A consciência portanto, aparece como irrefletida e opaca assim como o “em si” e o ego sartreano. Porém a sua atividade não é diretamente ligada a outros graus de consciência como em Sartre, mas sim às próprias imagens e percepções. Mesmo que subjetivista em muitos aspectos fenomenológicos, M. Ponty não distancia as imagens do mundo real como o faz Descartes em seu cogito. Ele as apropria e utiliza o argumento do sonho, por exemplo, para mostrar o quanto mesmo antes de serem imagens, são imagens que um indivíduo projeta e descreve, mais do que avalia. Esse ato de descrição transvaloriza a consciência para um patamar mais próximo do mundo real e perceptível do que daquele somente reflexível:

“A percepção não é uma ciência do mundo, nem mesmo um ato, uma tomada de posição deliberada; ela é o fundo sobre o qual todos os atos se destacam e ela é pressuposta por eles. O mundo não é um objeto do qual possuo comigo a lei de constituição; ele é o meio natural e o campo de todos os meus pensamentos e de todas as minhas percepções explícitas. A verdade não habita apenas o homem interior, o homem está no mundo, é no mundo que ele se conhece.”
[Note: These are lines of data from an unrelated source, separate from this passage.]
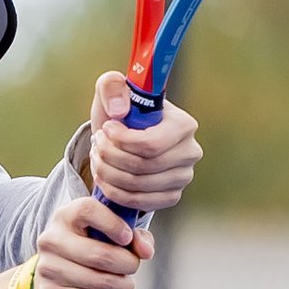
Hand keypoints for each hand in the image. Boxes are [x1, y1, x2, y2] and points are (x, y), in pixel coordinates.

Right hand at [32, 196, 154, 288]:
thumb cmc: (88, 252)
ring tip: (127, 286)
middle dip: (128, 264)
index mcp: (66, 216)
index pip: (87, 210)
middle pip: (99, 254)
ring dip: (123, 287)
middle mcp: (52, 239)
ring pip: (98, 281)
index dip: (113, 223)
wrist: (52, 283)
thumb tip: (146, 252)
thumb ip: (135, 237)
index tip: (127, 238)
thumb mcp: (110, 237)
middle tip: (133, 267)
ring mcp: (47, 267)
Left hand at [86, 71, 201, 213]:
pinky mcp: (172, 196)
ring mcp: (184, 177)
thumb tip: (120, 109)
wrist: (123, 140)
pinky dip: (115, 192)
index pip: (151, 144)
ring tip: (98, 158)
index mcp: (184, 124)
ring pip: (137, 185)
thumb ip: (111, 85)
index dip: (121, 141)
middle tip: (96, 145)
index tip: (105, 129)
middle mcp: (191, 152)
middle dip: (109, 157)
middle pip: (142, 167)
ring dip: (108, 173)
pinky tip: (105, 176)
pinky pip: (139, 202)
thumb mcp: (111, 92)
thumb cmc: (120, 114)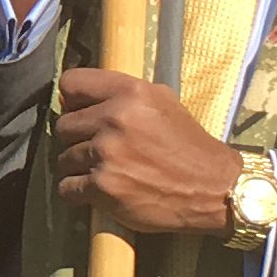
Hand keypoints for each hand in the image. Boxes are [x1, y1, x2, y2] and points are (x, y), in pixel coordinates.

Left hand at [52, 67, 243, 232]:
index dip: (71, 100)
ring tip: (102, 171)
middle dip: (76, 139)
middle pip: (63, 125)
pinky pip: (66, 188)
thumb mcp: (163, 101)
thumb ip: (122, 94)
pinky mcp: (103, 187)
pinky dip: (77, 192)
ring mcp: (107, 154)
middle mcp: (114, 119)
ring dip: (78, 167)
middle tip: (96, 149)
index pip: (71, 84)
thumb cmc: (189, 145)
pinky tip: (96, 191)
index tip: (79, 112)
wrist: (214, 188)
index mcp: (130, 92)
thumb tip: (79, 98)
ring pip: (63, 159)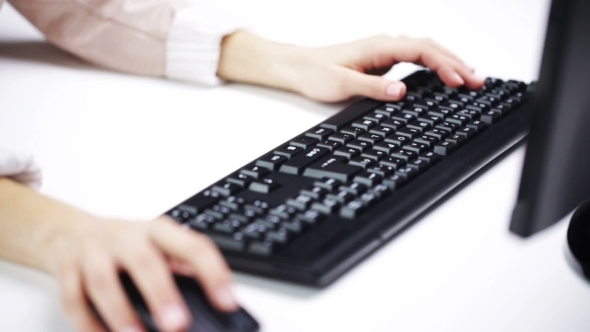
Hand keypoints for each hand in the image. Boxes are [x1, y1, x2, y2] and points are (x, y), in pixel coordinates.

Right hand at [51, 216, 236, 331]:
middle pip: (144, 261)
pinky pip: (74, 300)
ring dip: (121, 313)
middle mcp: (126, 237)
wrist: (73, 232)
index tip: (227, 303)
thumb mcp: (159, 246)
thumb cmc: (127, 245)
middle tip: (179, 325)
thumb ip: (182, 270)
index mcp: (158, 230)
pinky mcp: (67, 271)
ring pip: (104, 281)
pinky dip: (89, 324)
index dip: (213, 274)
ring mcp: (93, 252)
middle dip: (162, 294)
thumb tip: (211, 307)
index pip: (193, 245)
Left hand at [218, 32, 484, 102]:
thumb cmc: (316, 73)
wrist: (299, 67)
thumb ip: (373, 88)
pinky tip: (443, 75)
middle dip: (456, 63)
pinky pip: (417, 58)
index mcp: (379, 47)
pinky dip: (435, 65)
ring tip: (470, 78)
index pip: (421, 51)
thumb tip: (402, 92)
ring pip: (426, 51)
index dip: (444, 65)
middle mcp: (386, 45)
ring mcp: (385, 52)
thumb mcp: (343, 83)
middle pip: (430, 49)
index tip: (459, 80)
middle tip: (478, 81)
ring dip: (449, 63)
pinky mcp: (383, 61)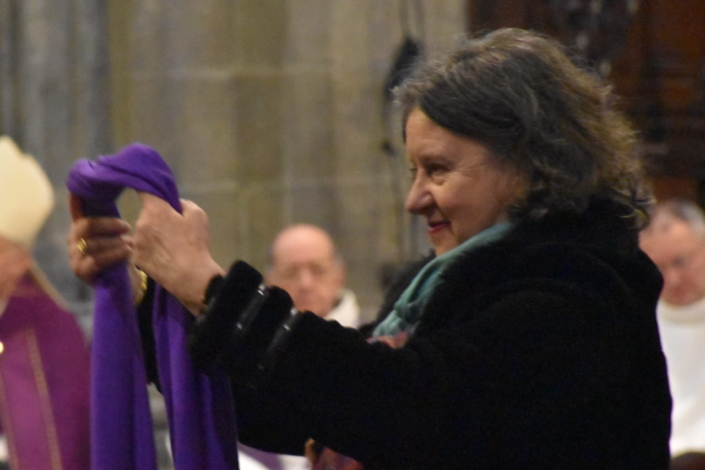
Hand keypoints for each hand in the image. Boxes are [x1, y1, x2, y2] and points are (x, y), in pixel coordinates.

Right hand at [67, 193, 132, 283]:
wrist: (126, 282)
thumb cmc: (122, 253)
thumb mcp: (119, 234)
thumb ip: (116, 219)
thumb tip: (131, 192)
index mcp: (80, 227)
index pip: (76, 209)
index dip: (77, 198)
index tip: (86, 186)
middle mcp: (73, 241)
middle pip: (85, 226)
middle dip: (108, 224)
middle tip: (127, 227)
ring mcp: (74, 257)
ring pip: (92, 244)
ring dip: (115, 241)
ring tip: (131, 243)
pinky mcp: (81, 272)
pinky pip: (96, 261)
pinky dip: (114, 254)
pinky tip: (128, 251)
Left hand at [133, 193, 223, 314]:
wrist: (190, 276)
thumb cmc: (195, 244)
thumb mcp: (199, 216)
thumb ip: (184, 204)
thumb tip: (175, 204)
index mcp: (155, 210)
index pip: (143, 191)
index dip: (143, 186)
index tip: (141, 184)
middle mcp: (140, 223)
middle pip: (147, 215)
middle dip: (157, 218)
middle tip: (173, 229)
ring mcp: (136, 242)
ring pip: (144, 233)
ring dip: (153, 236)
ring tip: (170, 247)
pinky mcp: (136, 258)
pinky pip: (142, 249)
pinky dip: (150, 250)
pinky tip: (163, 257)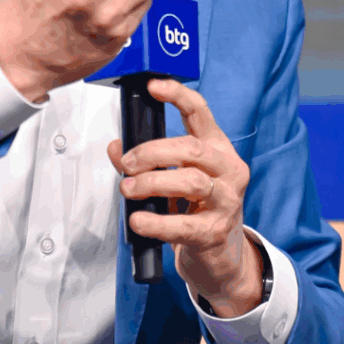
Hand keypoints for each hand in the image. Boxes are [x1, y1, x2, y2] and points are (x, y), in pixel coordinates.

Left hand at [106, 78, 262, 316]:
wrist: (222, 257)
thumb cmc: (196, 209)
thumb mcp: (172, 179)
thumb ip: (144, 160)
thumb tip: (115, 147)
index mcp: (217, 148)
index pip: (200, 112)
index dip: (177, 95)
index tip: (153, 86)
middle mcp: (228, 169)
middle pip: (191, 147)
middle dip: (152, 152)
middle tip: (127, 164)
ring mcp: (226, 201)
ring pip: (190, 180)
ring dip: (152, 182)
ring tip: (127, 189)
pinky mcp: (215, 232)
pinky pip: (184, 224)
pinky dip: (156, 222)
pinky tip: (138, 220)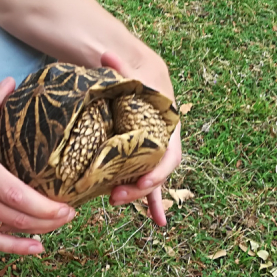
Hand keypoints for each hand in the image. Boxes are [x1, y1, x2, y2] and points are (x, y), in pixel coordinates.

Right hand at [0, 78, 75, 254]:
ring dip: (40, 231)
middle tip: (73, 212)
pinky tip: (37, 247)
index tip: (67, 203)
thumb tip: (12, 82)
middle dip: (51, 219)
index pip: (17, 194)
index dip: (45, 205)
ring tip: (61, 223)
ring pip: (11, 231)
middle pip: (20, 217)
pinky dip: (17, 248)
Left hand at [100, 51, 181, 225]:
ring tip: (116, 203)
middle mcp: (163, 137)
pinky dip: (150, 199)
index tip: (143, 183)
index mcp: (167, 121)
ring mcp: (152, 148)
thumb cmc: (133, 70)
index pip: (169, 153)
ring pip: (151, 178)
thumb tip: (107, 55)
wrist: (134, 69)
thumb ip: (120, 66)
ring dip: (139, 195)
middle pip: (158, 171)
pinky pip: (147, 179)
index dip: (158, 172)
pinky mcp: (140, 154)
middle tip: (115, 197)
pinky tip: (157, 221)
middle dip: (141, 189)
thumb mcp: (128, 66)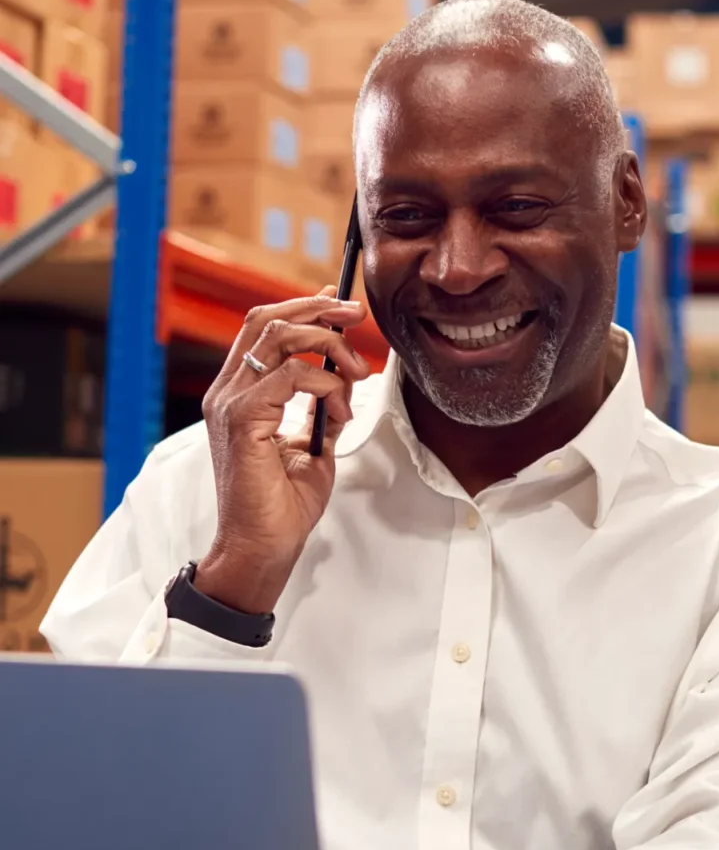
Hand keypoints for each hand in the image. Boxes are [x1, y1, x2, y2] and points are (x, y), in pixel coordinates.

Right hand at [194, 289, 371, 613]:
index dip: (304, 306)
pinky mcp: (241, 420)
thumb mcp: (314, 442)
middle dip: (319, 308)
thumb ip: (323, 404)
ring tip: (358, 372)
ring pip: (280, 337)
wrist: (264, 545)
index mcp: (240, 392)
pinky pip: (290, 376)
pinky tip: (340, 411)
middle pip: (268, 319)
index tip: (342, 304)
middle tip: (358, 316)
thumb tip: (345, 373)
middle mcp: (228, 391)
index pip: (264, 328)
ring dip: (331, 346)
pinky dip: (326, 385)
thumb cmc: (284, 502)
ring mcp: (230, 403)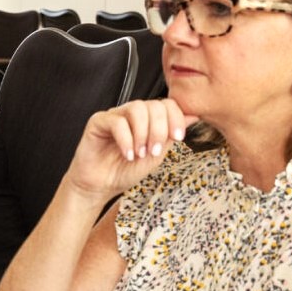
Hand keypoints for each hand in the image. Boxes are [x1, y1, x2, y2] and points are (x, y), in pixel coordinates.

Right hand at [65, 98, 198, 198]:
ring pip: (136, 108)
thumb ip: (170, 135)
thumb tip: (193, 116)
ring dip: (143, 134)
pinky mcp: (98, 122)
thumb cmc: (125, 171)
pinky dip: (126, 140)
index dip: (176, 118)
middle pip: (153, 105)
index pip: (166, 104)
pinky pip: (116, 122)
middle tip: (153, 152)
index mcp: (147, 119)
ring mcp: (114, 115)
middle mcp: (131, 113)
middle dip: (159, 130)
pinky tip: (127, 155)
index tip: (178, 137)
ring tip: (140, 154)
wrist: (101, 186)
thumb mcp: (156, 155)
Logo, a fenomenologia de Ponty descarta as euforias analíticas para se ater também às prescrições fatídicas num positivismo fenomenológico, intersubjetivo e ético, não deixando de agregar também o transcendental dado na própria consciência pelas imagens:

“Mas, se existe uma natureza do sujeito, então a arte escondida da imaginação deve condicionar a atividade categorial; não apenas o juízo estético, mas também o conhecimento repousa nela, é ela que funda a unidade da consciência e das consciências.”

Com isso, efetiva-se a relação inicial de sujeito consciente prescrita por Descartes, mesmo que se de maneira involuntária e equivocadamente, às questões fenomenológicas que caminham e mudam também de acordo com os fenômenos, portanto é característica desses filósofos não mais investigar uma essência verdadeira, mas unicamente as verdades na percepção e nas imagens das “essências”, vias necessárias para apreensão consciente dos fatos, não mais distanciada ou segregada nas investigações como eram na história da filosofia epistemológica de muitos pensadores. Uma bela passagem do prefácio da fenomenologia da percepção sintetiza e pode nos concluir melhor tal ponto de vista:

“Este movimento é absolutamente distinto do retorno idealista à consciência, e a exigência de uma descrição pura exclui tanto o procedimento da análise reflexiva quanto o da explicação científica. Descartes e sobretudo Kant desligaram o sujeito ou a consciência, fazendo ver que eu não poderia apreender nenhuma coisa como existente se primeiramente eu não me experimentasse existente no ato de apreendê-la; eles fizeram aparecer a consciência, a absoluta certeza de mim para mim, como a condição sem a qual não haveria absolutamente nada, e o ato de ligação como fundamento do ligado. Sem dúvida, o ato de ligação não é nada sem o espetáculo do mundo que ele liga; a unidade da consciência, em Kant, é exatamente contemporânea da unidade do mundo e, em Descartes, a dúvida metódica não nos faz perder nada, visto que o mundo inteiro, pelo menos a titulo de experiência nossa, é reintegrado ao Cogito, certo com ele, e apenas afetado pelo índice “pensamento de...”. Mas as relações entre o sujeito e o mundo não são rigorosamente bilaterais: se elas o fossem, a certeza do mundo, em Descartes, seria imediatamente dada com a certeza do Cogito, e Kant não falaria de ‘inversão copernicana’. A análise reflexiva, a partir de nossa experiência do mundo, remonta ao sujeito como a uma condição de possibilidade distinta dela, e mostra a síntese universal como aquilo sem o que não haveria mundo. Nessa medida, ela deixa de aderir à nossa experiência, ela substitui a um relato uma reconstrução. Compreende-se através disso que Husserl tenha podido censurar em Kant um “psicologismo das faculdades da alma” e opor a uma análise noética que faz o mundo
repousar na atividade sintética do sujeito a sua ‘reflexão noemática’, que reside no objeto e explicita sua unidade primordial em lugar de engendrá-la.”















































BIBLIOGRAFIA

MERLEAU-PONTY, M. O. Fenomenologia da Percepção, In: Textos Escolhidos (Os Pensadores). v. XLI. São Paulo: Editora Abril, 1975. ___. São Paulo: Martins Fontes, 1994.